この「秋刀魚の歌」はあまりにも有名だが、教科書に載っているのだろうか。
載っているとしたら、今後は掲出しない方がいいのではないか(苦笑)。
率直の述べさせていただくと、愛好されるにふさわしいのは、以下の最初の一連のみではないだろうか。
あはれ
秋風よ
情(こころ)あらば伝えてよ――男ありて
今日の夕餉(ゆうげ)に ひとり
さんまを食ひて
思いにふける と。
これだけならば、男の一人暮らしで、秋刀魚をおかずに晩御飯を食べるという、悲哀に満ちた類似の光景はしばしばあるから、普遍性がある。

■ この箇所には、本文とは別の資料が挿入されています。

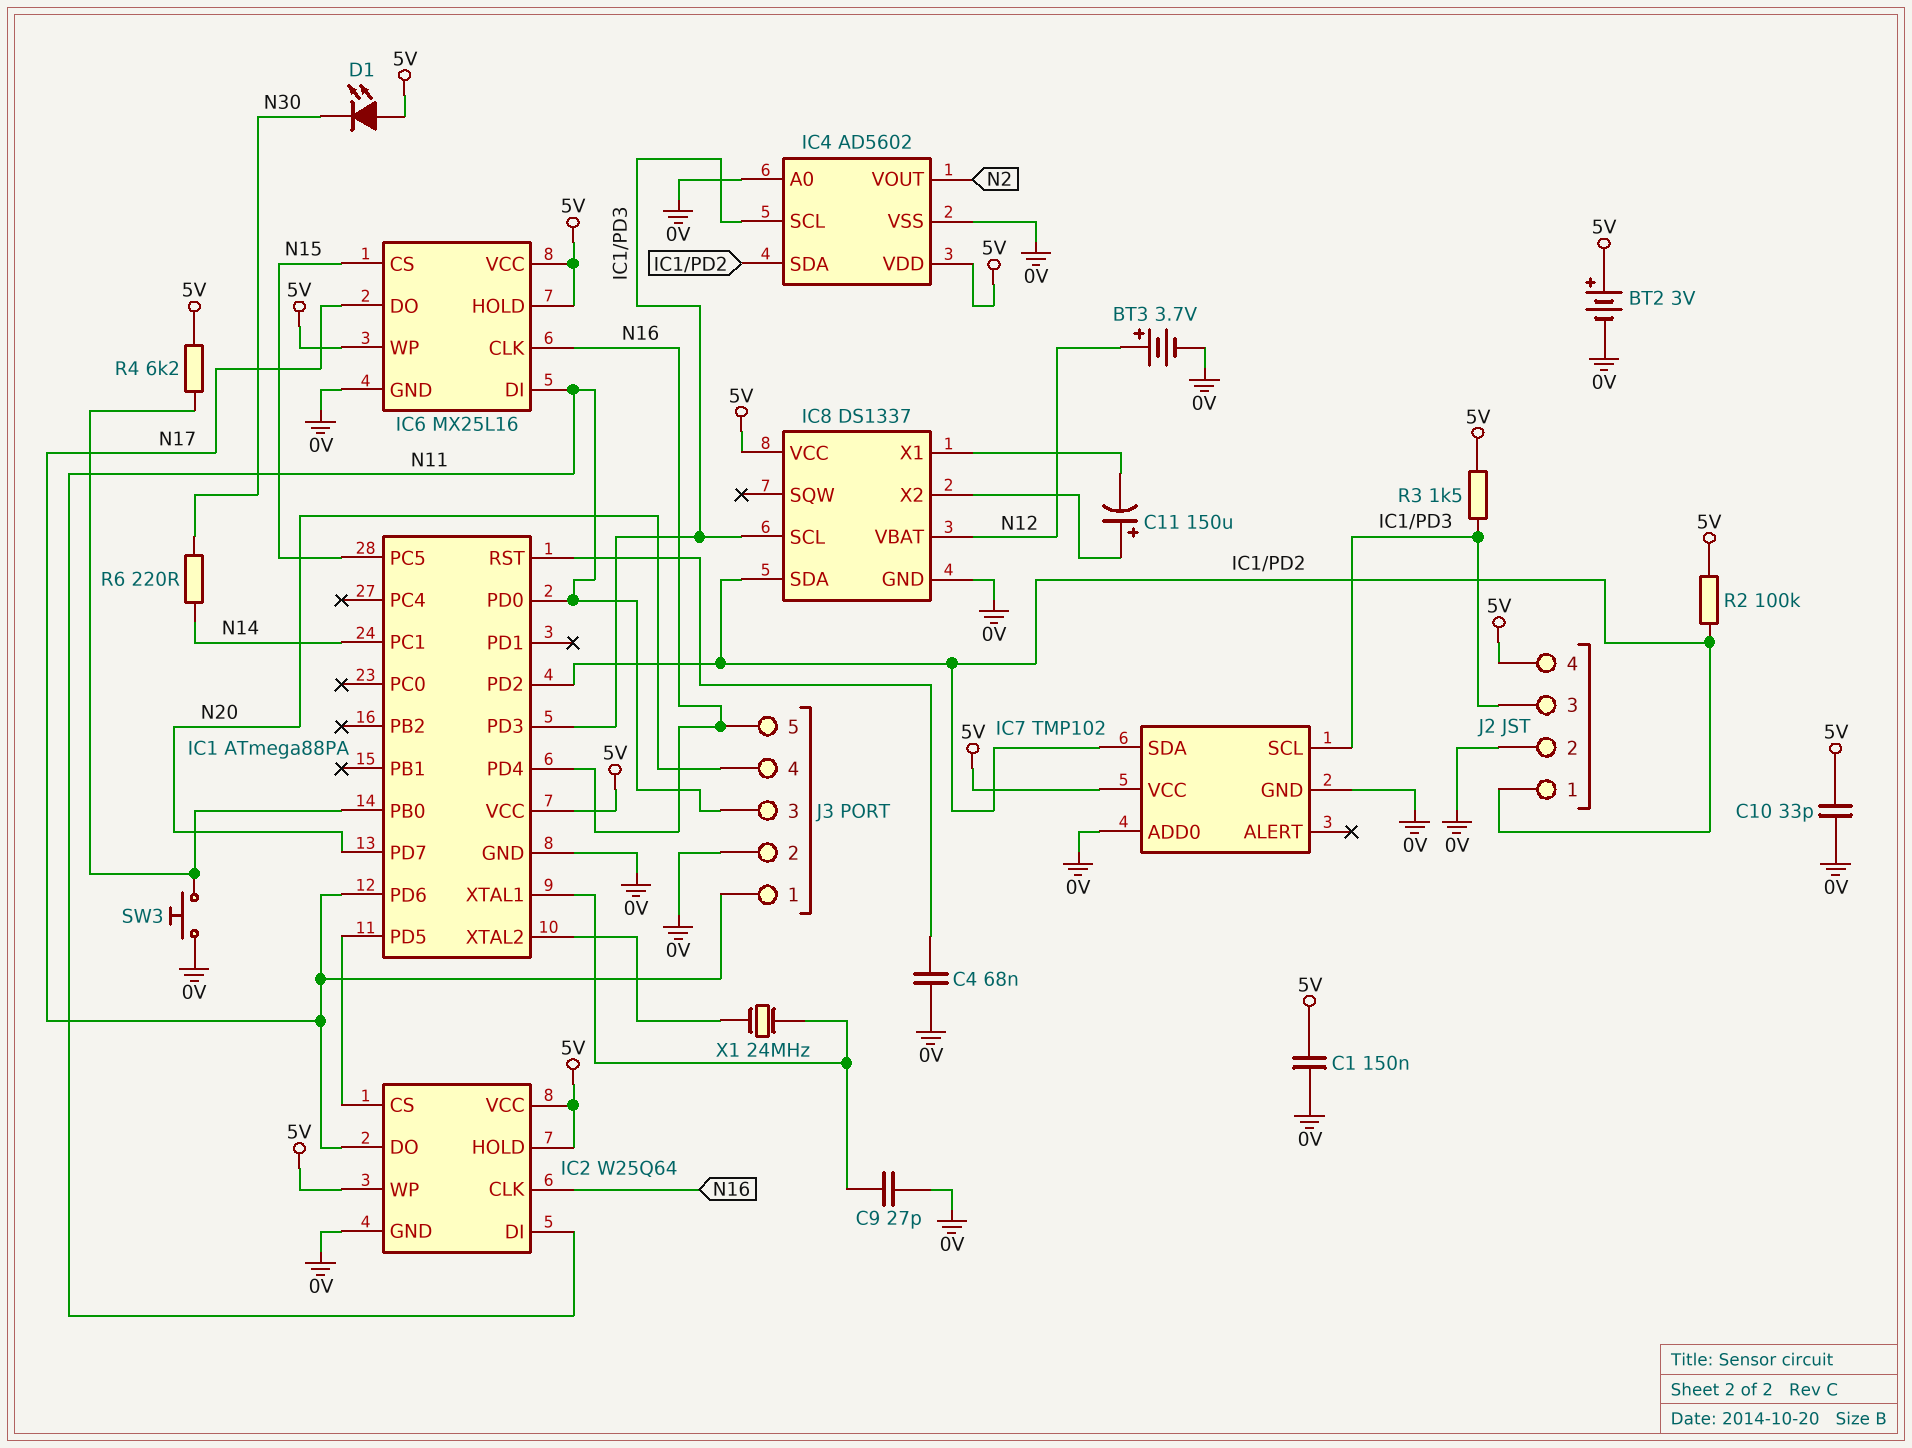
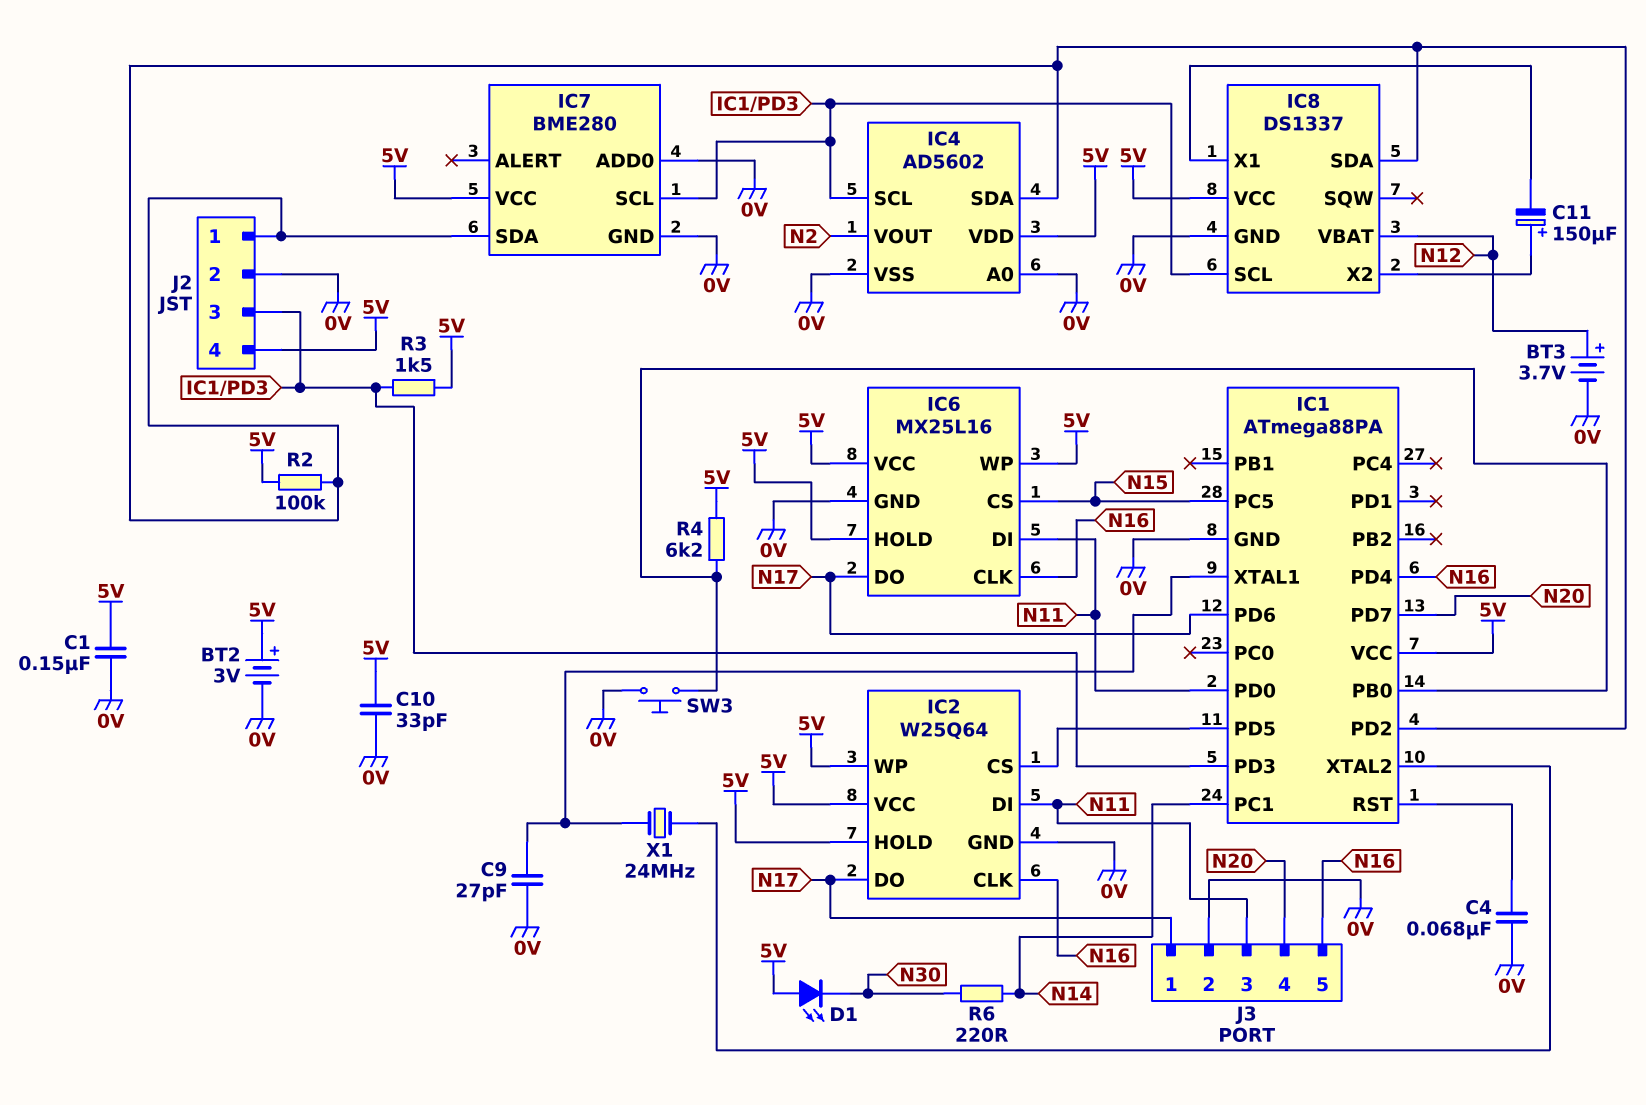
IC7: TMP102 -> BME280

おそらくは、別れた恋人か愛人か妻を想っているのだろうことは容易に想像できる。
何より、言葉の音律がいいので、覚えやすいし、歌いやすいので、余計に悲哀が募るわけだ。
しかし、それ以降は、いわば「男女のグダグダ」である。
およそ、純愛にはほど遠い、愛欲や性癖をおさえきれない男女のメロドラマの類に近い。
メロドラマの主要登場人物が、有名な文学者である、佐藤春夫と谷崎潤一郎なのだから、それなりの話題性はあるけれども、詩の内容は首を傾げざるをえない。
せめて、最初の一連だけにやめてほけば良かったと思うばかりである。
確かに、恋人に捨てられた男の悲哀を、秋刀魚に託して歌った詩はない。その意味では独創的だが、内容がメロドラマの域を超えていないのが腹立たしいのだ。
かなり長い詩なのだから、少しくらいは、精神性の高さを示してほしかった、と思うのは私だけだろうか。